Olivia’s headache begins to press against her vision, making everything seem fuzzy-edged and dim. She squints; she thinks even the lights are different here. Not in the same way incandescence and florescence differ at home, but in the very essence of the light they cast. Underneath the constant jarring thump of the fan, she can hear everything thrumming and buzzing in some foreign frequency. It could almost be deafening.
She needs to sleep. As of now, Olivia’s only plan is to move and keep moving until she finds a way to get back home. She will need to be alert, and sharp, and utterly reliant on only herself. With her stolen gun in easy reach between herself and the door, Olivia wraps the worn blanket around her shoulders and slumps in momentary defeat onto the bed. Closing her eyes against everything, she wishes she could forget, just for the moment, how far she is from everything she knows. She can’t, but she promises herself that she will not have to live with it for long.
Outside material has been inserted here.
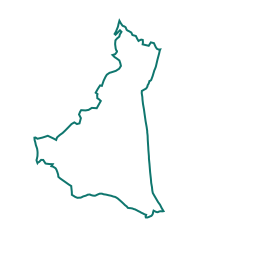 Chamchamal, As-Sulaymaniyah, Iraq (Albers equal-area conic projection), rotated 32°
{"feature_id": "34846034B49134433337490", "entity_name": "Chamchamal", "entity_type": "district", "adm_level": 2, "iso_a3": "IRQ", "parent_name": "Iraq", "parent_adm1": "As-Sulaymaniyah", "projection": "albers", "projection_center": [44.962, 35.42], "detail": "fine", "context": "isolated", "style": "outline", "palette": "teal", "viewbox_px": 256, "rotation_deg": 32, "n_neighbors": 0, "source": "geoboundaries", "source_scale": "gbopen_adm2", "svg_char_len": 3124}
<svg xmlns="http://www.w3.org/2000/svg" viewBox="0 0 256 256"><g transform="rotate(32 128 128)"><path d="M122.2,75.0L121.4,71.0L119.8,65.2L119.6,63.7L119.1,61.2L116.7,54.2L114.9,48.3L113.9,45.5L113.7,44.3L112.6,45.2L110.5,45.5L108.5,44.6L105.0,42.3L102.0,43.3L102.0,47.3L96.1,49.3L95.3,47.5L94.3,46.1L93.8,45.5L92.3,46.1L91.6,47.1L90.8,48.6L88.6,47.5L85.9,45.8L82.5,46.8L80.2,45.3L77.3,45.4L75.9,45.6L74.7,45.4L72.7,43.9L72.0,43.8L70.9,43.8L70.1,44.1L69.0,44.1L66.9,43.2L65.8,42.7L65.0,42.2L63.9,41.6L65.0,45.3L65.5,46.5L65.9,47.9L66.3,50.3L66.7,52.5L66.8,55.3L68.0,55.5L69.4,49.4L71.5,49.9L71.5,52.9L72.2,55.1L71.7,56.7L71.3,57.7L70.9,60.3L72.2,62.9L72.8,63.9L75.5,67.2L77.0,68.4L77.8,68.6L78.2,69.1L78.2,70.1L78.0,72.2L77.2,73.1L76.2,74.3L79.1,75.0L81.0,75.0L84.9,75.3L87.2,77.2L89.1,79.1L89.1,82.4L87.4,86.0L84.2,89.8L83.1,91.0L81.8,94.0L81.8,96.4L82.2,100.2L82.3,100.9L83.5,106.1L81.8,106.6L81.7,108.8L81.7,111.4L81.9,115.2L84.2,115.4L84.6,116.8L85.4,117.8L86.2,119.0L86.8,119.0L88.1,119.0L90.6,119.5L91.0,127.8L90.6,128.0L86.7,130.1L85.0,133.5L82.7,135.6L78.8,137.7L78.8,139.6L79.3,142.5L80.5,143.2L82.8,144.6L84.4,149.8L82.6,151.7L79.5,151.7L78.0,154.6L77.2,158.4L76.0,163.8L75.2,166.9L73.9,170.0L72.9,173.3L72.9,174.0L73.4,176.2L70.3,176.4L64.1,177.1L62.5,179.1L60.4,181.6L56.9,185.1L55.2,185.1L54.6,185.1L53.8,185.8L54.5,186.8L55.4,187.9L57.0,189.3L58.8,191.2L61.9,193.7L63.5,195.6L64.5,197.0L66.1,199.8L67.0,202.2L67.4,203.7L68.6,204.8L69.8,205.7L69.8,205.3L70.7,203.6L71.2,201.1L73.0,200.0L76.8,201.8L77.5,201.6L80.7,200.1L83.3,198.6L83.3,201.0L84.9,200.5L86.3,200.5L87.4,200.5L88.1,200.6L89.4,201.3L91.4,202.8L93.5,204.6L94.8,206.3L97.0,206.7L102.6,207.0L107.7,207.3L110.6,207.3L111.5,208.5L114.0,211.7L115.6,214.0L115.8,214.4L117.3,214.4L119.0,214.4L119.9,214.4L122.1,214.0L123.5,213.0L124.6,212.3L125.3,211.4L126.3,209.7L127.6,208.3L128.4,207.3L129.2,205.9L130.9,204.6L132.1,204.5L133.8,204.0L135.3,203.3L136.2,202.6L137.5,200.5L138.8,198.7L140.7,197.5L142.5,197.1L144.5,196.2L146.2,195.6L146.9,195.4L149.6,194.4L151.9,193.9L153.5,193.3L154.7,193.2L156.6,193.2L159.8,193.7L162.1,194.1L164.6,194.6L166.3,195.0L168.6,195.2L170.1,195.8L171.4,195.3L172.7,194.6L174.4,193.9L175.8,193.7L177.0,193.3L179.2,193.1L181.0,193.0L182.4,192.8L183.8,192.8L186.5,192.5L187.2,192.5L188.0,192.4L189.4,192.0L189.7,193.1L189.8,193.7L190.5,194.4L191.9,193.6L192.5,192.8L193.0,192.2L193.5,191.3L194.1,190.6L194.5,189.8L194.6,188.3L194.4,187.3L193.9,186.1L193.5,184.5L196.0,184.3L197.4,183.9L198.0,183.4L198.7,182.3L199.5,181.5L201.4,180.4L202.0,179.9L202.2,179.7L198.9,178.0L195.8,176.1L192.8,174.9L186.1,171.4L183.5,170.0L181.8,168.2L179.7,165.5L176.8,162.3L174.5,159.2L170.3,153.9L165.4,147.3L162.0,142.9L160.7,140.9L156.9,135.8L155.3,133.5L153.2,130.6L150.7,127.1L148.9,124.4L148.6,124.0L147.9,123.1L146.6,121.5L145.9,120.4L143.3,117.3L139.4,113.0L136.2,109.2L133.6,106.1L131.7,103.8L128.0,99.7L125.2,96.2L123.8,94.2L121.1,91.1L120.1,89.2L120.8,88.0L121.2,87.2L122.0,85.8L122.5,84.8L122.5,83.8L122.5,82.6L122.0,81.4L122.0,79.5L121.7,78.2L121.3,76.7L121.9,76.1L122.2,75.0Z" fill="none" stroke="#0f766e" stroke-width="2"/></g></svg>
She starts awake to the all-too-familiar sound of a door being rammed open. Minutes or hours may have gone by, but she doesn’t have time to check as she grabs the gun and inches towards the curtains. Sure enough, Fringe Division trucks crowd the parking lot, as agents rush into the room downstairs she paid for, but at least had the foresight not to stay in. Yet it still shakes her to her core that they were able to find her so quickly this time.
Cursing everything in this world—save the small bathroom window that will just work as an exit—Olivia turns away. They can keep looking. But she’ll be gone by the time they get here.